Feeling down about life.

Amelia

I don’t if everyone feels like this— I think it’s fairly common though— I can’t exactly place finger on if it is a mental condition or not, or if I’m just overthinking something but I could use some advice.

I’m 14 years old and my transition into high-school was fairly easy I had okay grades for the first quarter, and I have made some really good friends, so I thought I was happy( because at the time I was.)

When I was in 6, and 7 grade I was being picked on( online) by some one in my school— I had a very small school so everyone knew everyone and we had one class per grade from nursery through 8— and we both didn’t really like each other but we some what tolerated each other. And let me just say she made me miserable. Some of the things that she said to me were constantly repeated to me by a couple of other kids in the same school. And because of this repetition(it happened in school to a lesser extreme • if you will so it wasn’t just online it wasn’t exactly like I could shut it out or just block the person{now that I think about it that is what I should have done in the first place but because I was young I thought it would be okay} I was wrong) because of the repetition it became so constant it happened everyday she drove me to the edge and I thought about suicide and I even drew cut lines on my arms without piercing the skin so it just looked like an indented scratch that you would get from like scratching yourself to hard with a pen it leaves a small dip in the skin and because it happened everyday I tried to cut if the circulation to my leg using the main vein by using a rubber band- I tried that a couple times but it felt weird so I stopped- I then tried to O.D on Tylenol because I heard that it was a painful death because it starts in your liver and works its way around killing you slowly and painfully but nothing happened so I gave up. She left the school and I was happy for the time being.

Even though in my old school we were all really close like a family I only really had a close group of friends and we don’t talk to each other anymore so I started to not feel happy any more, and being the overweight person that I am I was already self conscious, but I also had acne like most kids but it wasn’t just on my t- zone it was everywhere my checks, my nose, my chin, my scalp, and it didn’t get read there was just a lot of them so already adding to my self esteem (very low might I just add) I wasn’t happy with my self so I thought about it again so I took a knife one night up to my room and decided to give cutting one more chance but it didn’t work so I gave it up, but that still didn’t mean I was happy.
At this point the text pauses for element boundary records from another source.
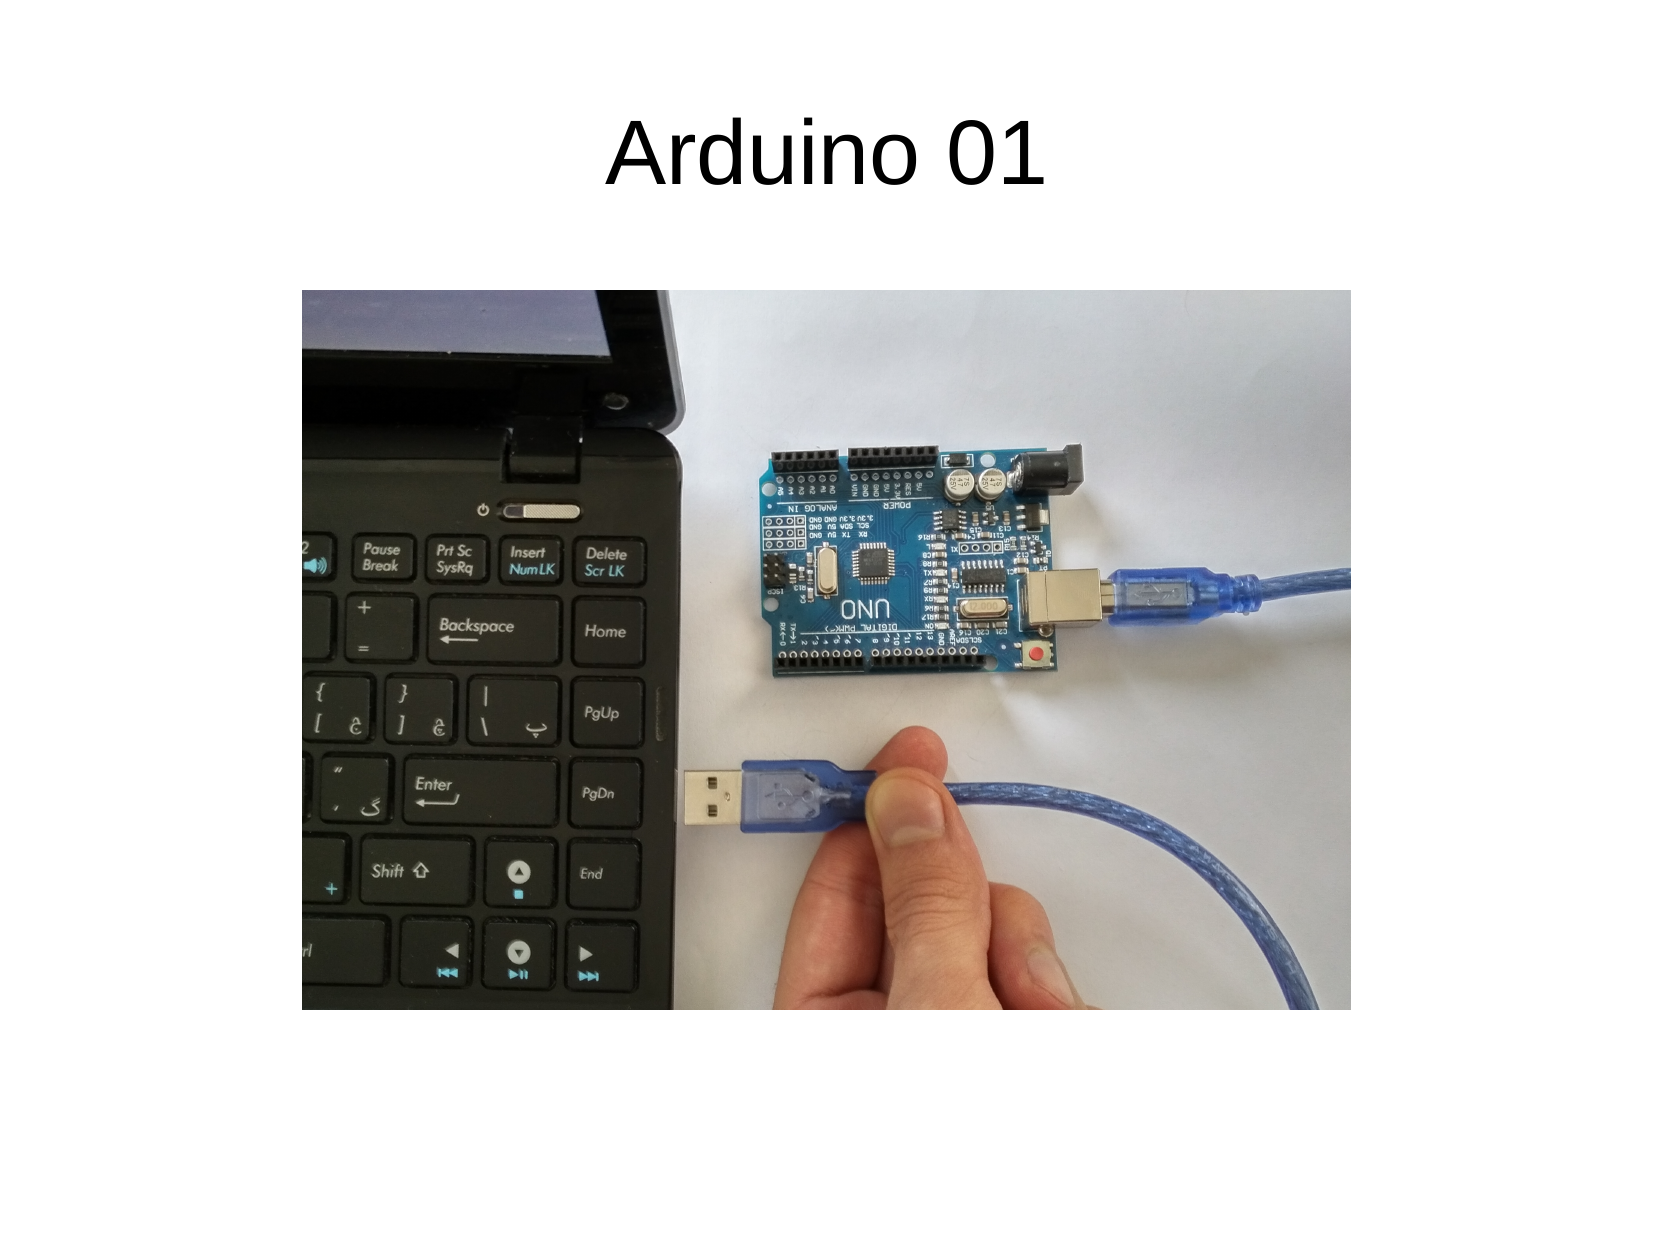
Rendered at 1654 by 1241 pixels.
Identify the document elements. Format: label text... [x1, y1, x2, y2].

picture [302, 290, 1351, 1010]
title Arduino 01 [82, 49, 1571, 257]
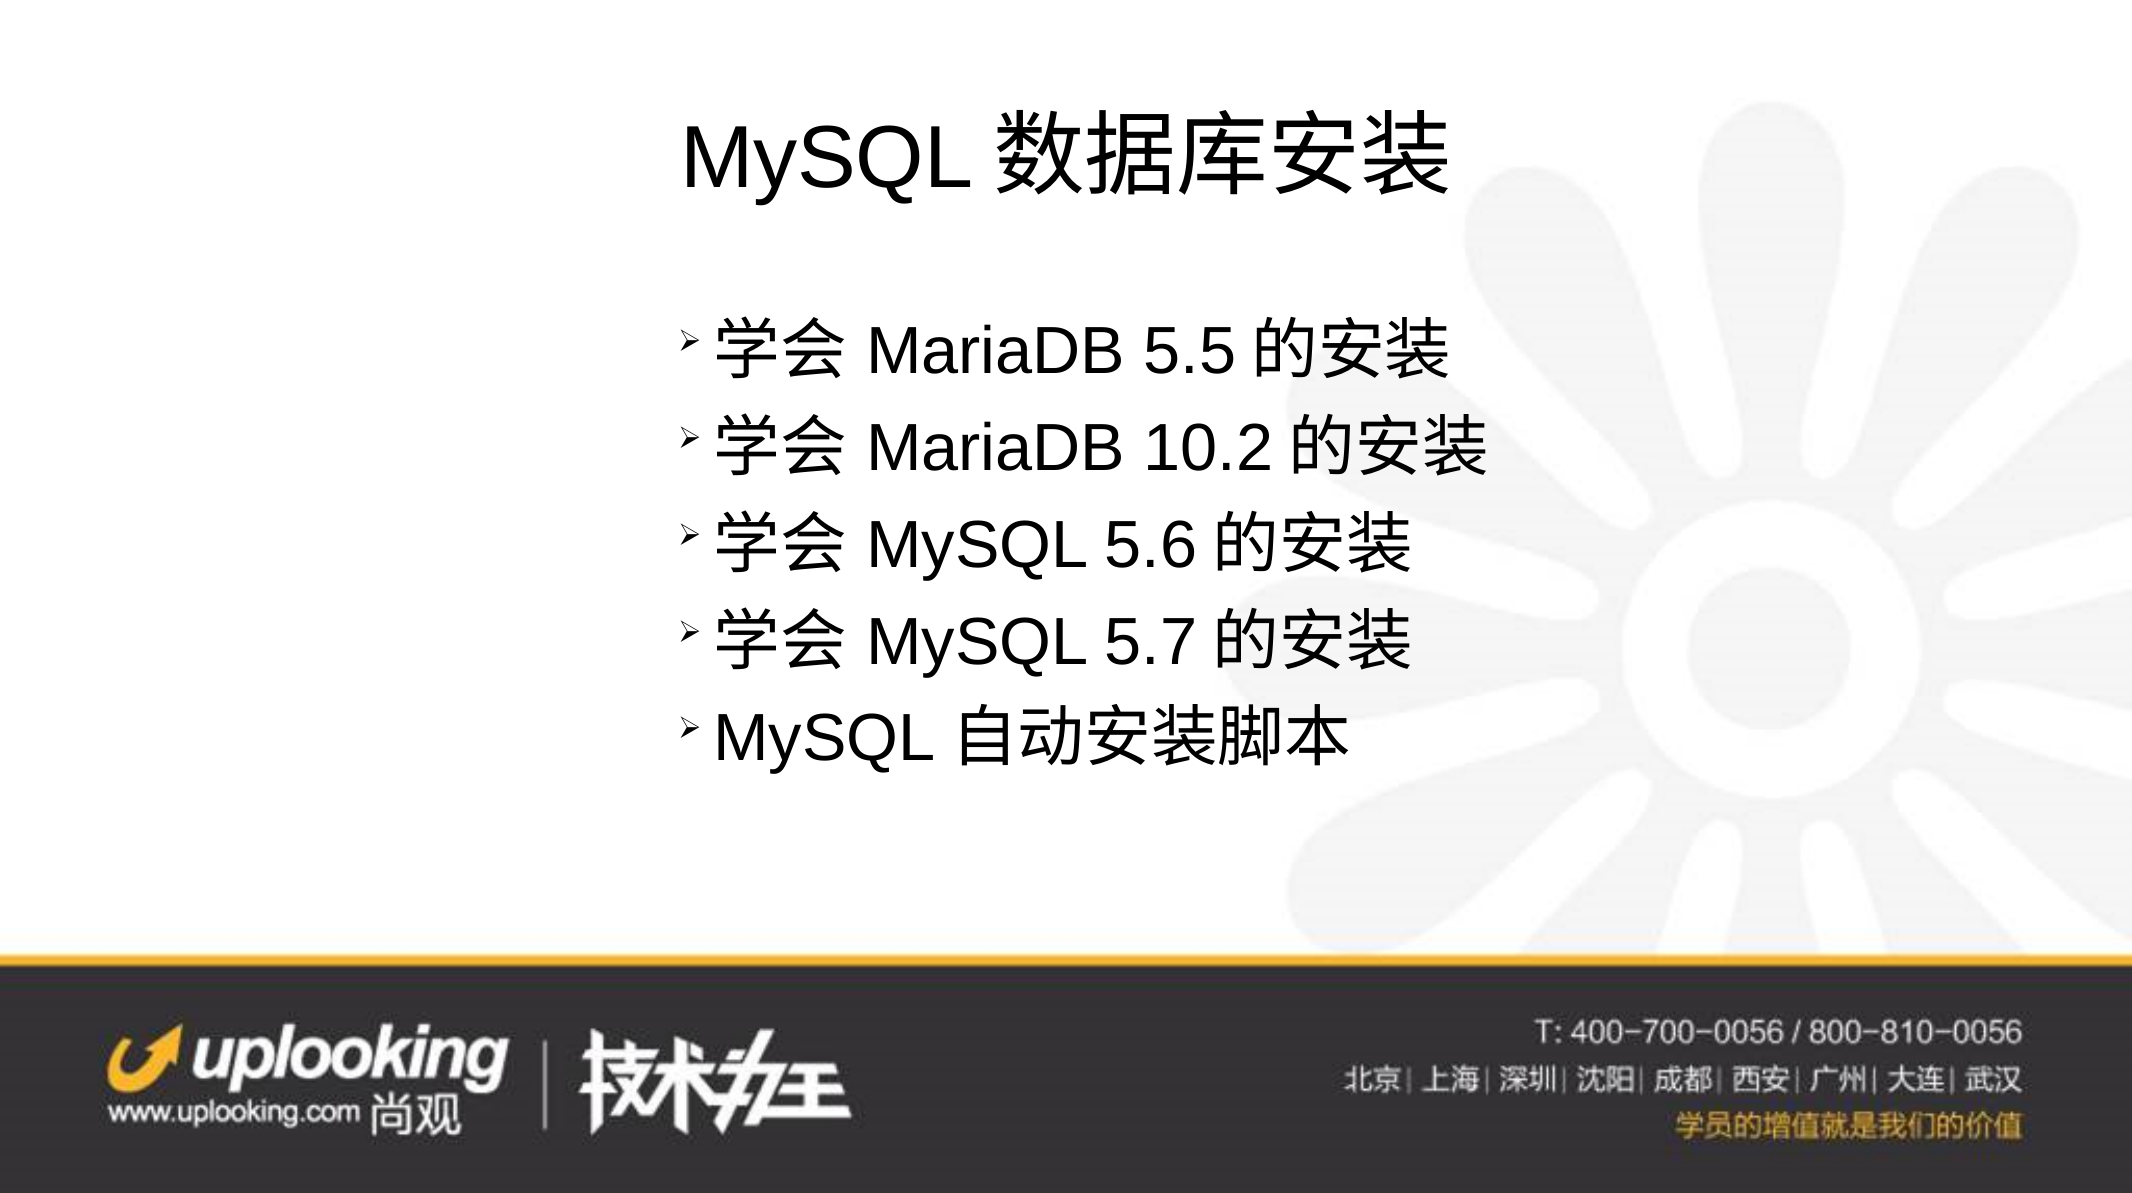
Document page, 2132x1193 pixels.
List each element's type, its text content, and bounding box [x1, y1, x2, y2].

picture [0, 0, 2132, 1193]
title MySQL数据库安装 [106, 47, 2026, 247]
subtitle 学会MariaDB 5.5的安装 学会MariaDB 10.2的安装 学会MySQL 5.6的安装 学会MySQL 5.7的安装 MySQL自动安装脚本 [678, 259, 1973, 817]
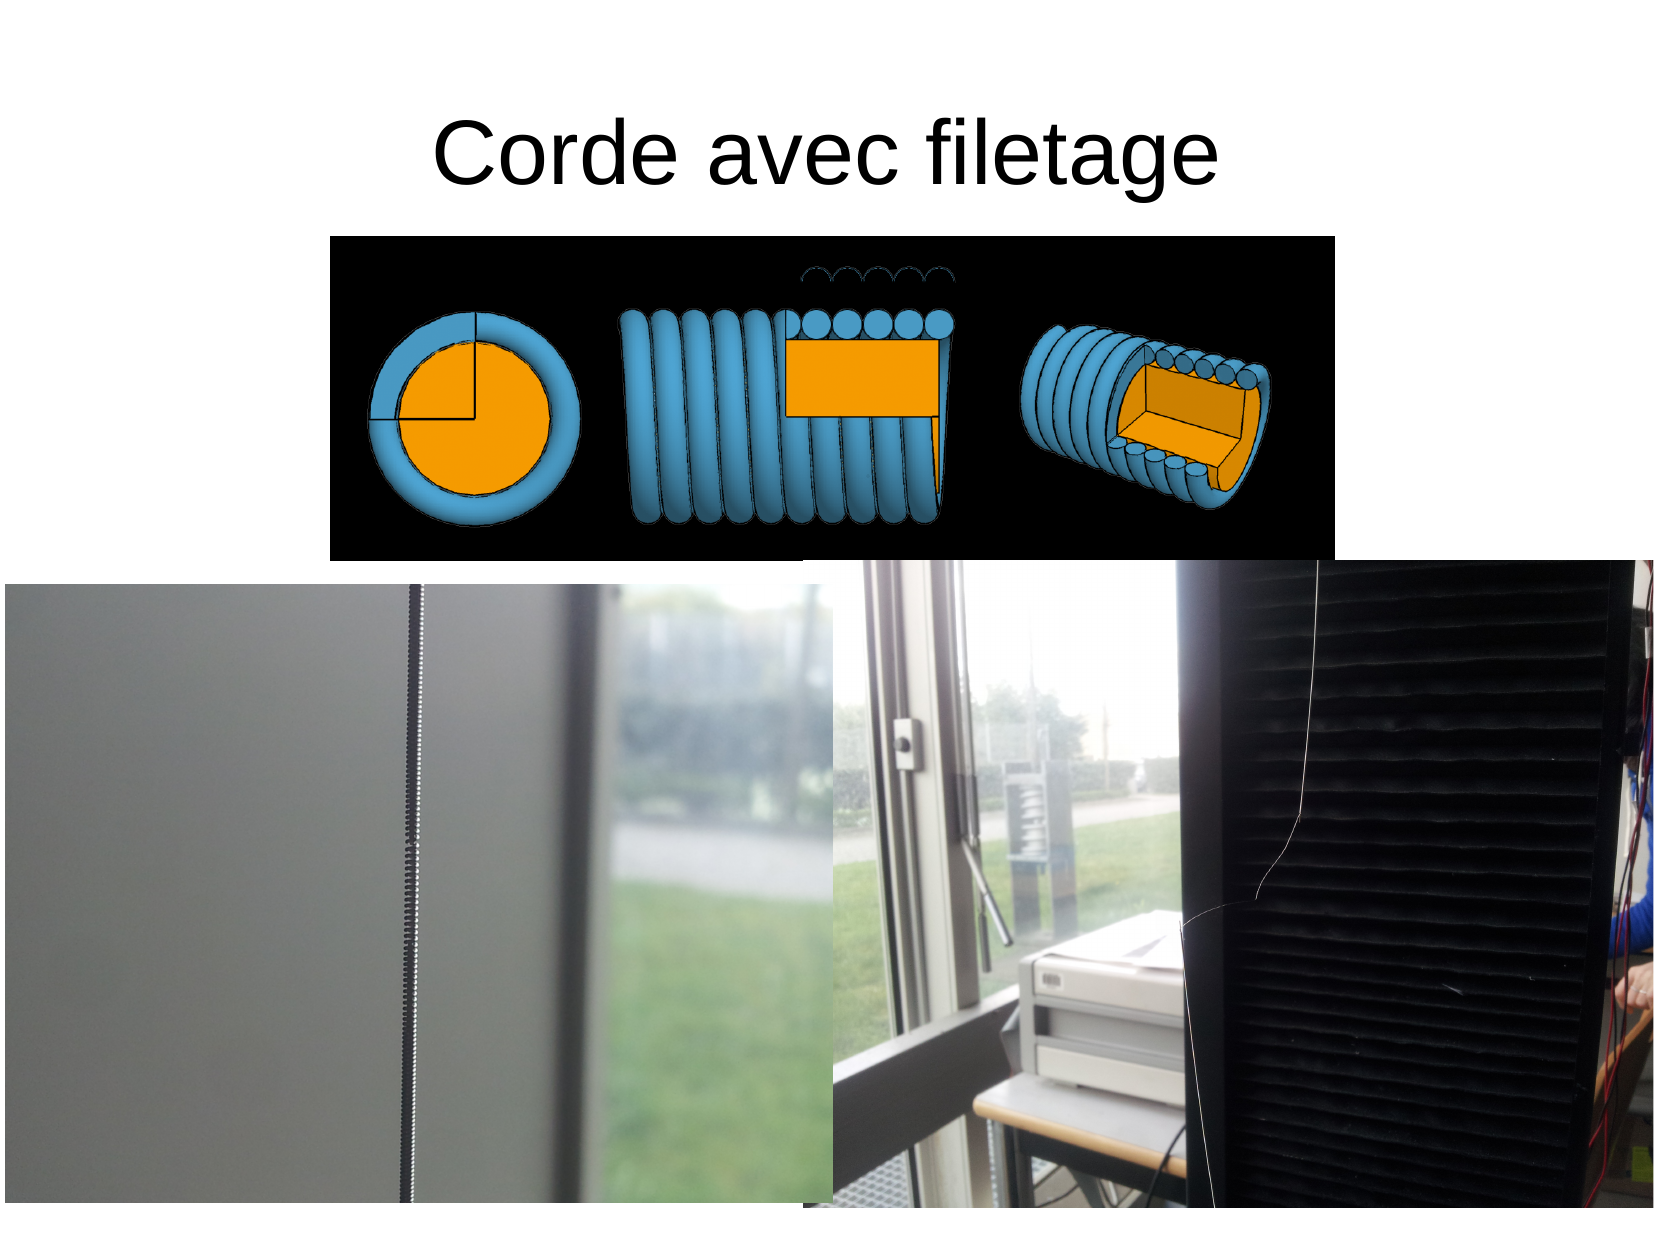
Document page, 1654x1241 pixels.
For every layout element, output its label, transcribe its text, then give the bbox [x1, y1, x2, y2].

picture [5, 236, 1654, 1209]
title Corde avec filetage [82, 49, 1571, 257]
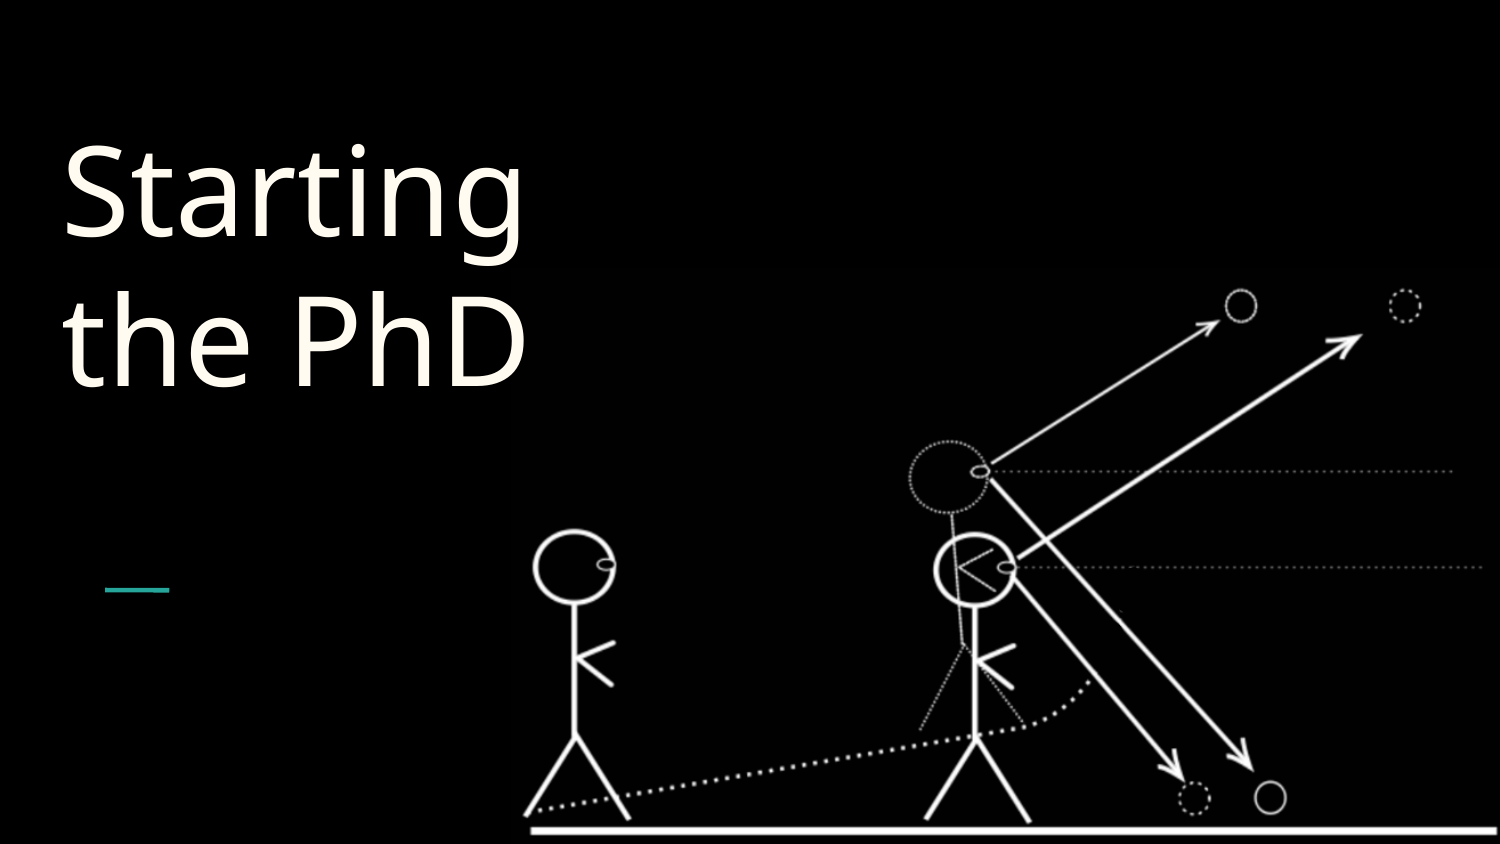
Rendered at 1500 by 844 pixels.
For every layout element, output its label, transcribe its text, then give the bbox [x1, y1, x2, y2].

title Starting the PhD [46, 176, 784, 427]
picture [511, 268, 1500, 844]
When I went into my high school that I chose to go to so o could distance myself from the people that I knew already and the neighborhood I was there to get a new reputation so to speak as being the person I actually am not the bossy know-it-all that I was (still am) but I didn’t want it to happen and it didn’t because for some reason I have a school persona and a home persona and I don’t know why( another time for that story) I was happy for a while and then thought that one of my best friends was trying to replace me and I felt sad again. It made me really distant I wouldn’t really talk to people unless they were my teacher and I stopped eating all together joiner the fitness club at my school to help me gain some more of my confidence (endorphins u know) but I still don’t feel happy.

I honestly don’t think that I have been happy fir the longest time I think that it is because I don’t love myself enough to be happy I can’t be happy, but I also think that it is something psychological going on with me and my inability to be happy I don’t know. I don’t really want to talk to my school guidance counselor but then of course I wouldn’t know what to say. I want to go see a psychologist to see if there is more going on with me but then of course it’s not my money that is going to pay for this. It’s my parents and they have done a lot for me I don’t even think there is enough nerves in my body to count all that they have done for me.

I’m not really questioning my gender but I did my sexuality for a couple of months— I figured it out I’m hereto-flexible which is like being bisexual but with a preference to your opposite gender but would date the person of the same gender as well. If that helps give me advice.

I hope that just writing it down makes me feel better but even if it does make me feel better I know it won’t last long. Please help me I don’t like not being able to be happy.